Extracted data entries ▸
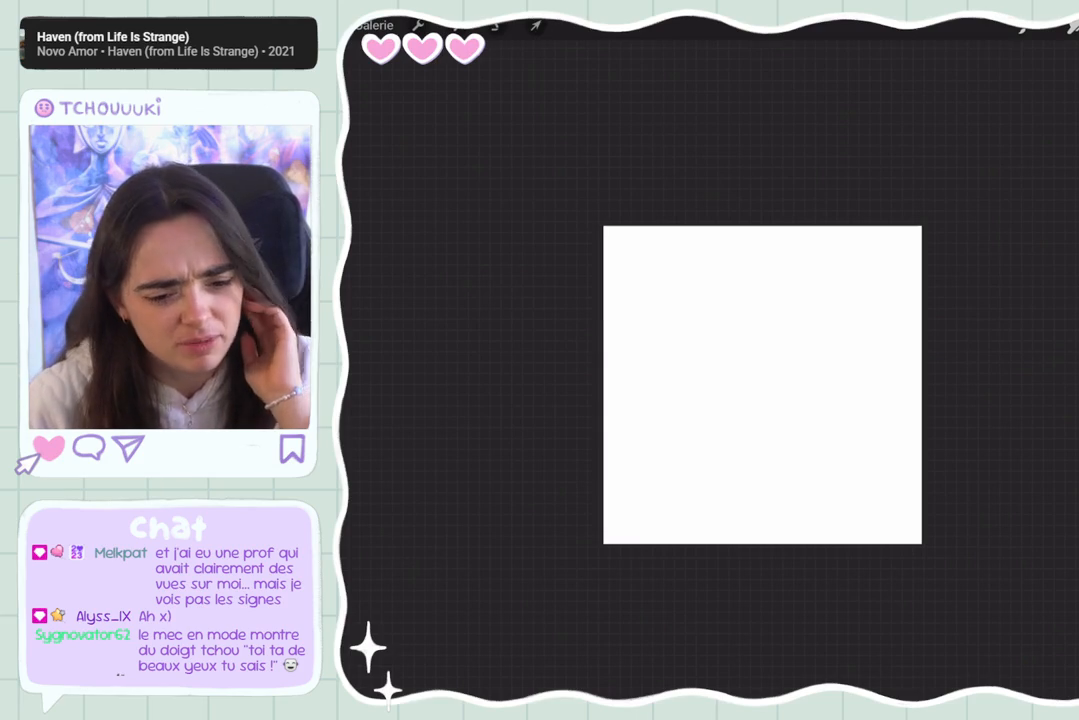
{"buttons": ["R1"], "events": []}
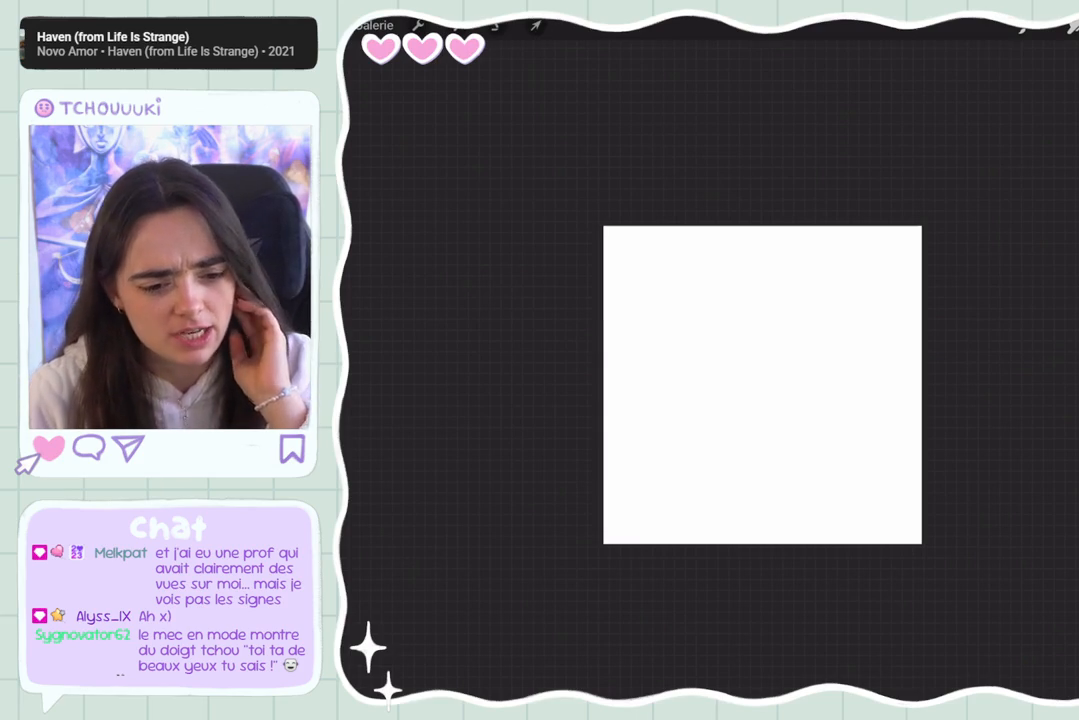
{"buttons": ["R1"], "events": []}
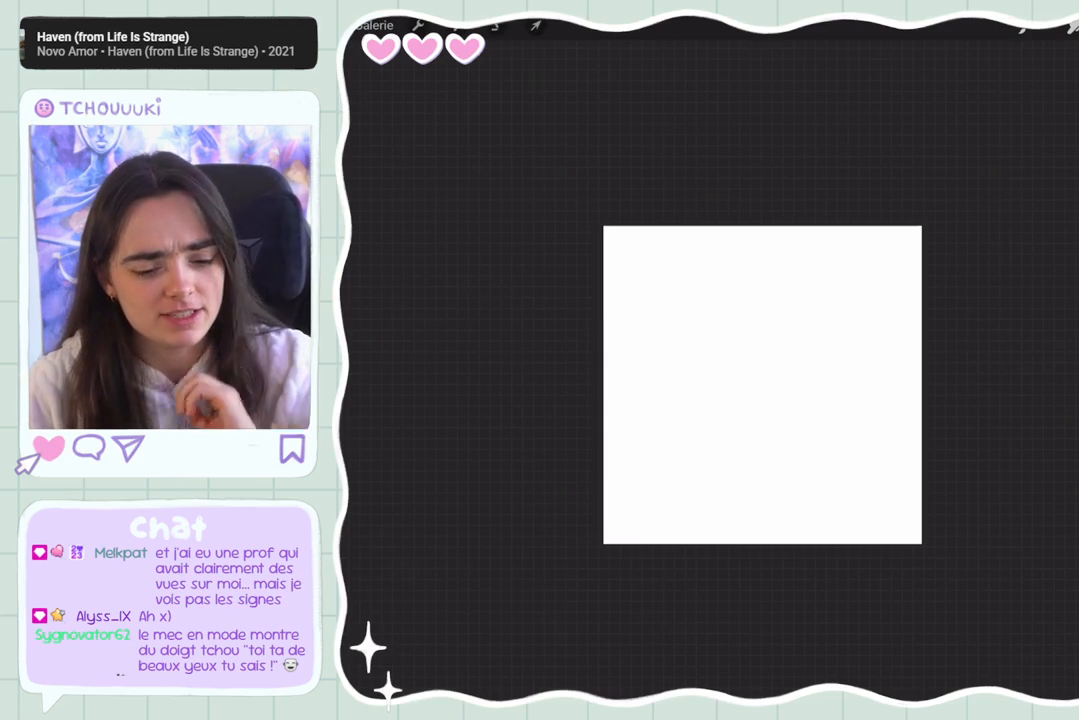
{"buttons": ["R1"], "events": []}
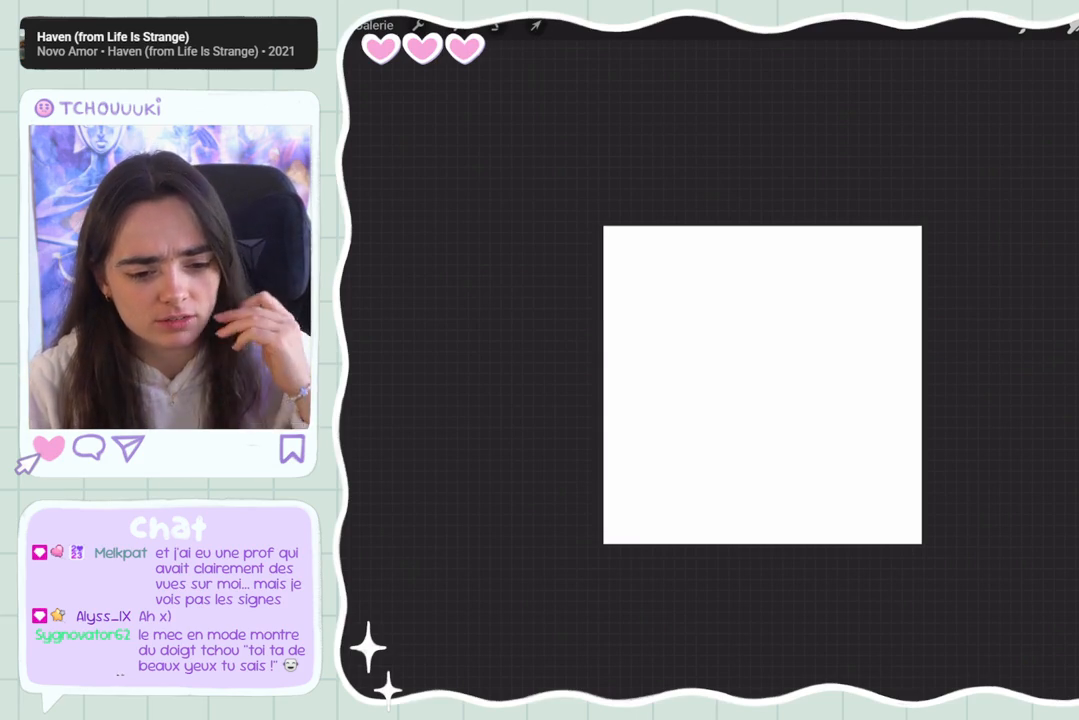
{"buttons": ["R1"], "events": []}
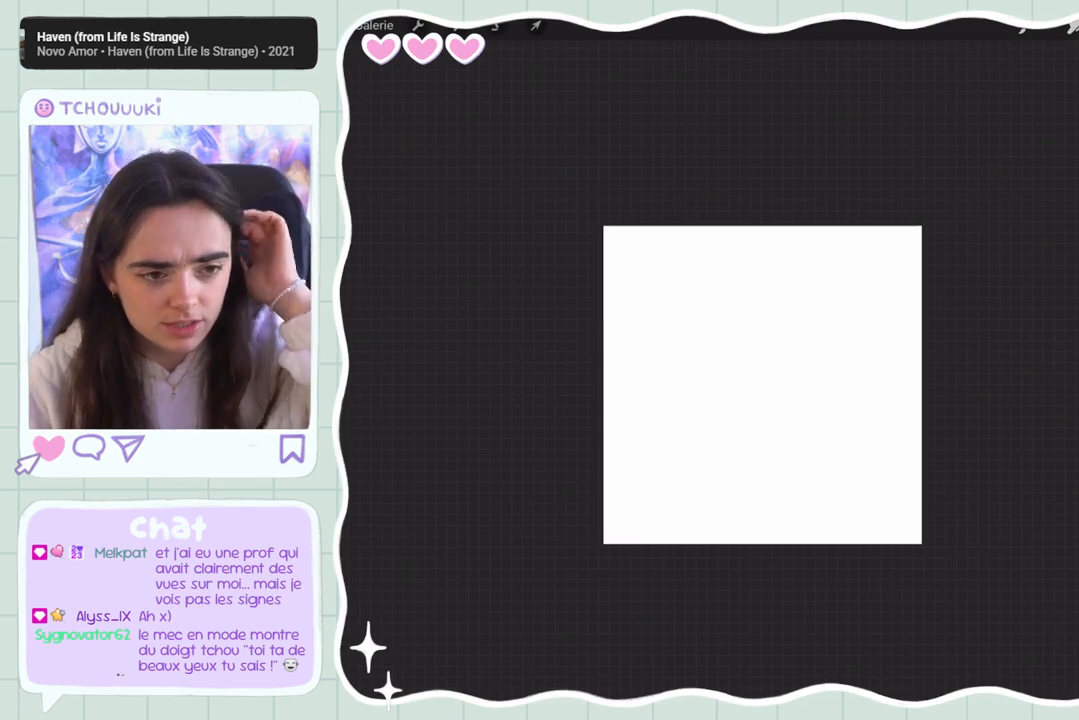
{"buttons": ["R1"], "events": []}
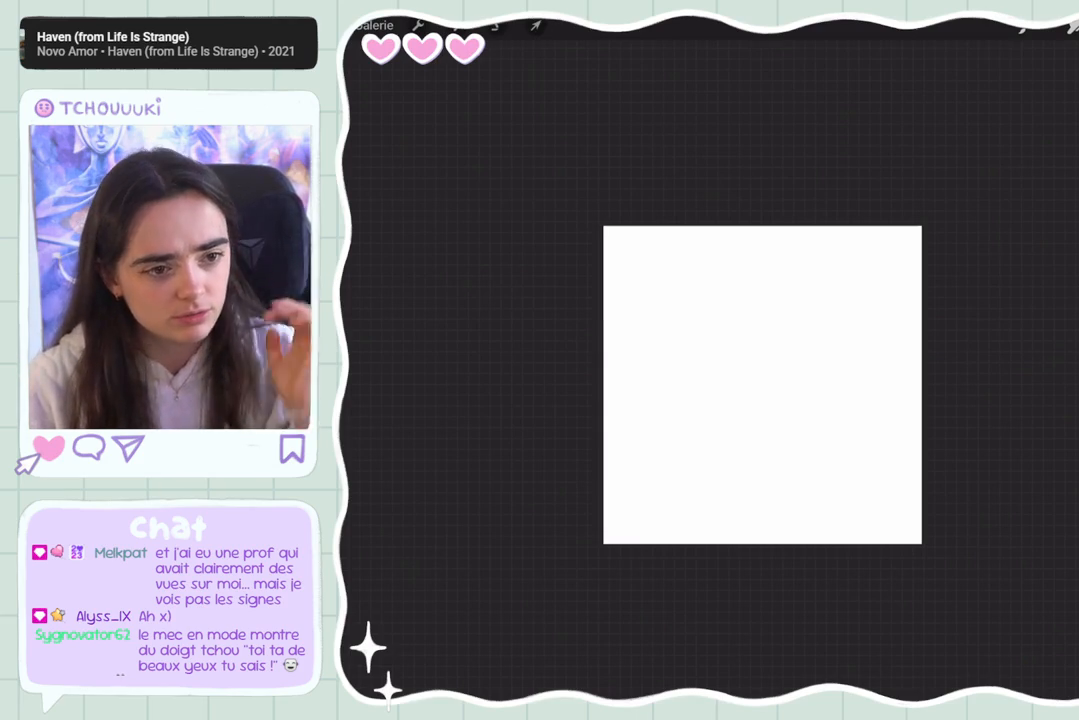
{"buttons": ["R1"], "events": []}
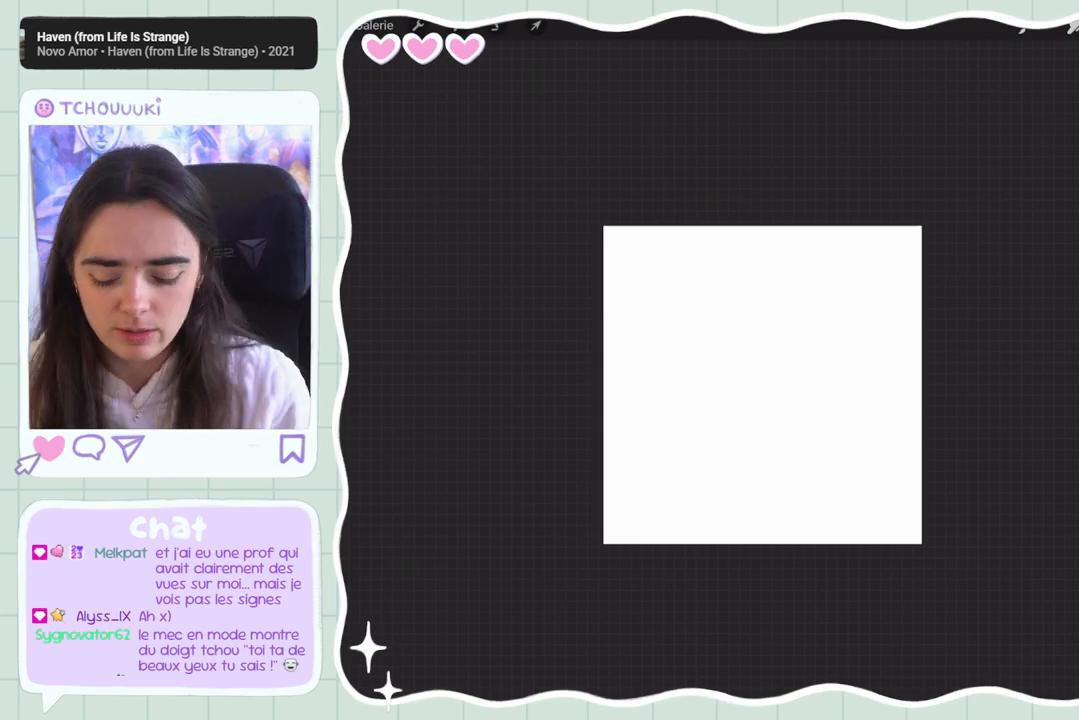
{"buttons": ["R1"], "events": []}
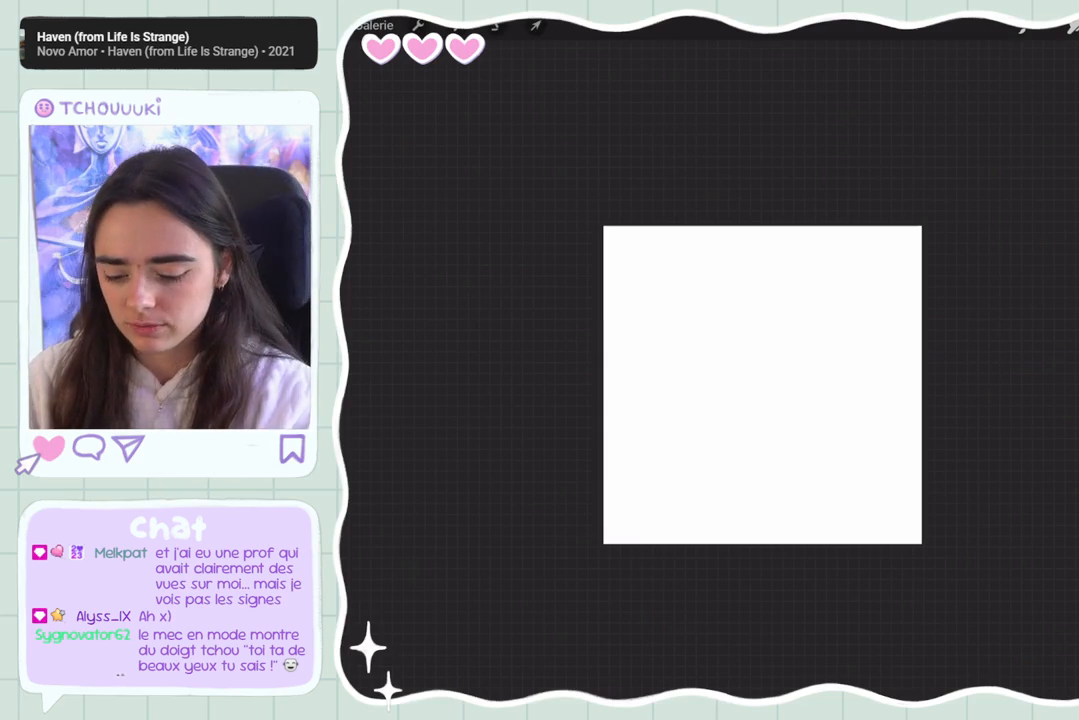
{"buttons": ["R1"], "events": []}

DIRECTIONS FOR THIS TASK ▸
Without including any pictures, return every line of the records exactly.

ANSWER TO THIS PROBLEM ▸
{"buttons": ["R1"], "events": []}
{"buttons": ["R1"], "events": []}
{"buttons": ["R1"], "events": []}
{"buttons": ["R1"], "events": []}
{"buttons": ["R1"], "events": []}
{"buttons": ["R1"], "events": []}
{"buttons": ["R1"], "events": []}
{"buttons": ["R1"], "events": []}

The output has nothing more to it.